Lo llamativo no es solo el resultado económico, sino el método. Decreto secreto, discurso grandilocuente, alineamiento con potencias centrales, gasto elevado y ninguna rendición de cuentas. Rojas, además, no se retiró a la vida privada: siguió conspirando, presionando y participando en intentos de desestabilización institucional, como en 1962 contra el gobierno de Guido. Nunca aceptó la democracia como regla del juego; solo la toleró cuando no interfería con su proyecto político.


Esta historia no quedó congelada en los archivos navales. Tiene continuidad. La lógica que guió la compra del ARA Independencia reaparece, con otros protagonistas, en la Argentina actual. El gobierno de Javier Milei impulsa la adquisición de aviones F-16 veteranos, aeronaves con décadas de servicio, presentadas como “salto tecnológico” y “fortalecimiento de la defensa”. Al igual que en 1958, se trata de material usado, descartado por potencias centrales, ofrecido como modernización mientras se ajusta brutalmente sobre salarios, jubilaciones y presupuesto social.


Ayer fue un portaaviones británico reciclado, comprado en libras bajo decreto secreto y defendido por un almirante golpista. Hoy son cazas estadounidenses de segunda mano, promovidos como emblema de soberanía por un gobierno que predica el achicamiento del Estado pero no duda en comprometer recursos públicos en operaciones militares de dudosa utilidad estratégica. Cambian los nombres y los uniformes, pero el patrón es el mismo: dependencia tecnológica, opacidad en las decisiones, gasto elevado y un relato épico para justificar compras que benefician más a los proveedores externos que al país.

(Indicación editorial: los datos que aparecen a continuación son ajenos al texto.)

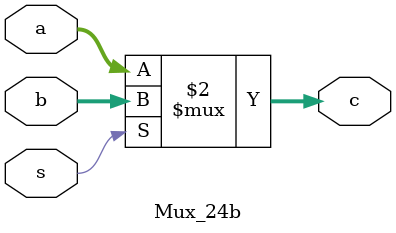
<source format=sv>
module Mux (a,b,s,c);

    input [33:0]a,b;
    input s;
    output [33:0]c;

    assign c = (~s) ? a : b ;
    
endmodule

module Mux_3_by_1 (a,b,c,s,d);
    input [33:0] a,b,c;
    input [1:0] s;
    output [33:0] d;

    assign d = (s == 2'b00) ? a : (s == 2'b01) ? b : (s == 2'b10) ? c : 33'h00000000;
    
endmodule


module Mux_3_by_1_24b (a,b,c,s,d);
    input [23:0] a,b,c;
    input [1:0] s;
    output [23:0] d;

    assign d = (s == 2'b00) ? a : (s == 2'b01) ? b : (s == 2'b10) ? c : 23'h00000000;
    
endmodule

module Mux_24b (a,b,s,c);

    input [23:0]a,b;
    input s;
    output [23:0]c;

    assign c = (~s) ? a : b ;
    
endmodule
</source>
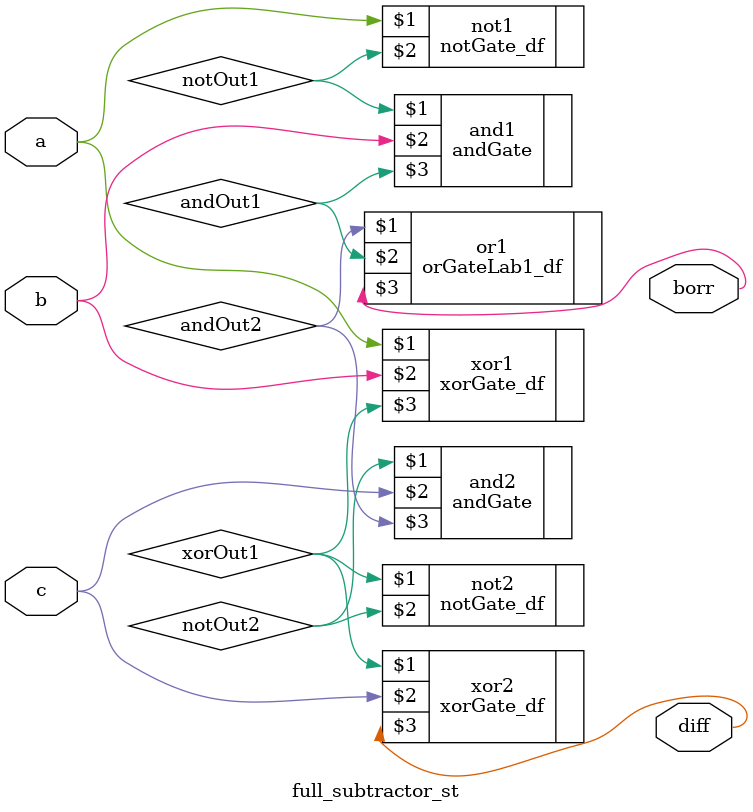
<source format=v>
`include "xorGate_df.v"
`include "notGate_df.v"
`include "andGate.v"
`include "orGateLab1_df.v"

module full_subtractor_st(output diff,borr, input a,b,c);
    wire xorOut1, xorOut2; 
    wire notOut1, notOut2;
    wire andOut1, andOut2;

    //instantiate xor gates
    xorGate_df xor1(a,b,xorOut1);
    xorGate_df xor2(xorOut1,c,diff);

    //instantiate not gates
    notGate_df not1(a,notOut1);
    notGate_df not2(xorOut1,notOut2);

    //instantiate and gates
    andGate and1(notOut1,b,andOut1);
    andGate and2(notOut2,c,andOut2);

    //instantite or gate
    orGateLab1_df or1(andOut2,andOut1,borr);
endmodule
</source>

La foto del ARA Independencia llegando a Puerto Belgrano sigue circulando como símbolo de orgullo naval. Conviene mirarla completa: junto al acero del casco, la letra chica del decreto; junto al pabellón argentino, las libras esterlinas giradas al exterior; junto al discurso de soberanía, la práctica reiterada de subordinación. La historia, cuando se la mira de frente, no se repite como tragedia o farsa: se repite como método.